Each record should be copied exactly into the answer, and no picture should go with it.

[Records contained in a dataset]
+ + + + +

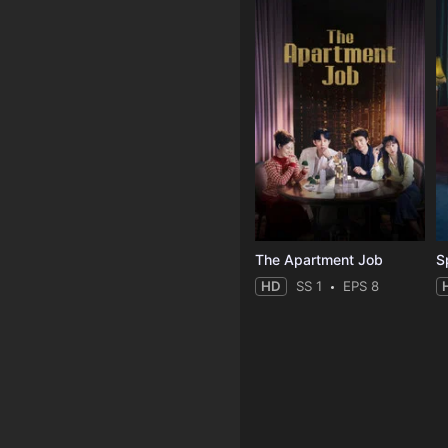
The Apartment Job
S
HD
SS 1
EPS 8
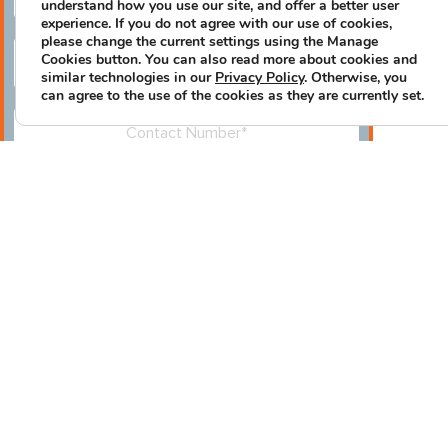
understand how you use our site, and offer a better user
experience. If you do not agree with our use of cookies,
please change the current settings using the Manage
Cookies button. You can also read more about cookies and
similar technologies in our
Privacy Policy
. Otherwise, you
can agree to the use of the cookies as they are currently set.
Please leave this field empty.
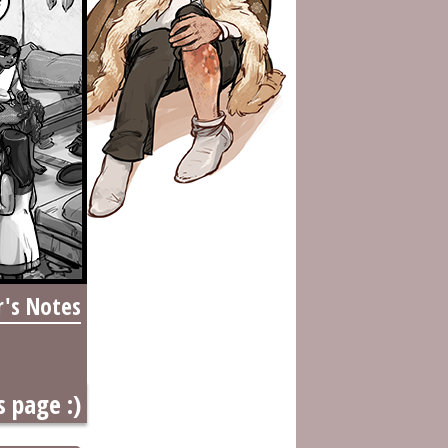
r's Notes
s page :)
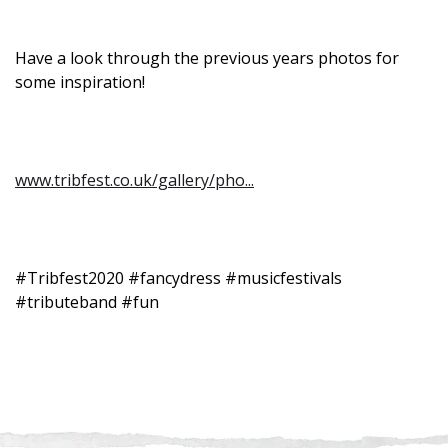
Have a look through the previous years photos for
some inspiration!
www.tribfest.co.uk/gallery/pho...
#Tribfest2020 #fancydress #musicfestivals
#tributeband #fun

+ + + + +

TASK SOLUTION:
The Apartment Job
S
HD
SS 1
EPS 8
understand how you use our site, and offer a better user
experience. If you do not agree with our use of cookies,
please change the current settings using the Manage
Cookies button. You can also read more about cookies and
similar technologies in our
Privacy Policy
. Otherwise, you
can agree to the use of the cookies as they are currently set.
Please leave this field empty.
r's Notes
s page :)
Have a look through the previous years photos for
some inspiration!
www.tribfest.co.uk/gallery/pho...
#Tribfest2020 #fancydress #musicfestivals
#tributeband #fun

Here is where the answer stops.